== Data records ==

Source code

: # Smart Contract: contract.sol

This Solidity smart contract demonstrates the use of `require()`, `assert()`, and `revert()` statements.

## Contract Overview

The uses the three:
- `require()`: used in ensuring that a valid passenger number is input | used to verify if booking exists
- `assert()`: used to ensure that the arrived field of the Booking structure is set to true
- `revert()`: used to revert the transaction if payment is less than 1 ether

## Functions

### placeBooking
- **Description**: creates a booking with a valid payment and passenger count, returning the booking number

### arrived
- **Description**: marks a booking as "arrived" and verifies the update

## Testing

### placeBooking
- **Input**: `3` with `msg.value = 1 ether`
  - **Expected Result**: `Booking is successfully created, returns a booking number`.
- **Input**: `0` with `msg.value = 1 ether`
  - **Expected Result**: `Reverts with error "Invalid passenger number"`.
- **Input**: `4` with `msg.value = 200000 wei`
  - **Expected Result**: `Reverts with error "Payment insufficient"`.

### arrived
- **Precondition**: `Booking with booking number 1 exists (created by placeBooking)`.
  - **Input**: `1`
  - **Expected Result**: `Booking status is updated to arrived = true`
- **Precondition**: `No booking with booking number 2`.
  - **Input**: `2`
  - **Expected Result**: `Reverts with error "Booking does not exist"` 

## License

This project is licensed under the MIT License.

== Problem details ==
Can you copy every row above word for word, with nothing changed?

== Answer to this exercise ==
Source code

: # Smart Contract: contract.sol

This Solidity smart contract demonstrates the use of `require()`, `assert()`, and `revert()` statements.

## Contract Overview

The uses the three:
- `require()`: used in ensuring that a valid passenger number is input | used to verify if booking exists
- `assert()`: used to ensure that the arrived field of the Booking structure is set to true
- `revert()`: used to revert the transaction if payment is less than 1 ether

## Functions

### placeBooking
- **Description**: creates a booking with a valid payment and passenger count, returning the booking number

### arrived
- **Description**: marks a booking as "arrived" and verifies the update

## Testing

### placeBooking
- **Input**: `3` with `msg.value = 1 ether`
  - **Expected Result**: `Booking is successfully created, returns a booking number`.
- **Input**: `0` with `msg.value = 1 ether`
  - **Expected Result**: `Reverts with error "Invalid passenger number"`.
- **Input**: `4` with `msg.value = 200000 wei`
  - **Expected Result**: `Reverts with error "Payment insufficient"`.

### arrived
- **Precondition**: `Booking with booking number 1 exists (created by placeBooking)`.
  - **Input**: `1`
  - **Expected Result**: `Booking status is updated to arrived = true`
- **Precondition**: `No booking with booking number 2`.
  - **Input**: `2`
  - **Expected Result**: `Reverts with error "Booking does not exist"` 

## License

This project is licensed under the MIT License.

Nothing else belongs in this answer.